Did you know that the World Atlas states that there are more than 3 million shipwrecks under the ocean waters around the world, many of which haven't even been located yet? The "Graveyard of the Atlantic" off our North Carolina Outer Banks coast certainly has its share of them! While you are visiting this area please check out the gift shops and pick up one of the many great books written about these fascinating stories of the many Outer Banks shipwrecks through our history.
This area of Rodanthe, Waves and Salvo were originally three distinct early settlements once referred to simply as the Chicamacomico Banks. Believe it or not, this area was heavily wooded and these three small settlements were separated by creeks and bridges only. However, even though these settlements were friendly and tight knit, their separation in topography and varied interests caused them to grow individually.
As of 1850 the census reported the area with 37 families with a total of only 205 people living in the area. The villages of Rodanthe and Waves were the more closely knit of the trio. The original name for Rodanthe was actually North Chicamacomico and then Waves was simply called South Chicamacomico. At that time Salvo was originally referred to as Clarks or sometimes Clarksville. Although the three villages were closely located geographically, Clarks functioned more independently then its two northern neighbors.

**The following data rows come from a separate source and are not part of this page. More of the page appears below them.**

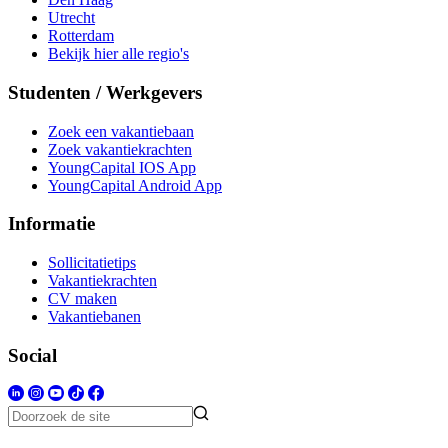
Utrecht
Rotterdam
Bekijk hier alle regio's
Studenten / Werkgevers
Zoek een vakantiebaan
Zoek vakantiekrachten
YoungCapital IOS App
YoungCapital Android App
Informatie
Sollicitatietips
Vakantiekrachten
CV maken
Vakantiebanen
Social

As might be expected, the Chicamacomico Banks had many historical ties to the Manteo and Wanchese areas. Also, despite the reputation of being people from a very isolated area, the locals from the area were actually well traveled because of the area's close connections with the US Coast Guard and family relocations all up and down the east coast. For a few decades of the mid-twentieth century, Rodanthe was the northernmost stop of the Manteo-Hatteras Bus Line which used sand roads. This bus line helped familiarize the southern Hatteras Island villagers with their northern neighbors.
Rodanthe also had the distinction of having the area's only man made refuge for boats in the region. In 1936 the US Coast Guard built a channel and T-shaped harbor which was named the Blackmar Gut. They used the location for the US Chicamacomico Coast Guard Station. Today, nearly all remnants of the earlier villages have all but disappeared along with much of the original natural landscape. Visitors will be interested that there was once a natural wetland area called Aunt Phoebe's Marsh located in the current area now covered with an abandoned theme park, waterslide, go-cart tracks and campgrounds.
In 1874 the US Post Office refused to use many of the long Indian names that were common for Outer Banks villages. No one is sure why North Rodanthe was chosen but it is theorized that it is named after a non-native flower Rodantha. Some of the other names that Rodanthe has gone by in the earlier years have been Big Kinnakeet, Chichinock-Cominock, Chicky, Midgett Town, Northern Woods and even Northard Woods.
First named South Chicamacomico and then South Rodanthe, villagers accepted the name (Waves P.O.) which was proposed by local postmaster Anna Midgette with an eye toward tourism in 1939. Villagers wanted to keep P.O. in the name to show their strong reluctance of changing the name and giving up the original Chicamacomico designation. Soundside mariners often referred to Waves simply as (the hump in the middle) referring to the fact that when sitting in a boat in the Pamlico Sound and looking east Waves appeared as a hump.
Salvo was originally named Clarks or Clarksville. It eventually received its official village name very strangely indeed. A Union ship commander passing the Island asked his navigation officer what was the name of the village that he was seeing as they passed close by. While looking at his nautical charts, the crewman said that he could not see any name listed. The commander ordered, "OK, give it a salvo anyway." (salvo = a simultaneous cannon firing). The crewman then logged the word "salvo" on the chart with an arrow towards the area. Future charts were written with the word Salvo and that name actually stuck as the official Union name for the area and was designated by the US Postal Service.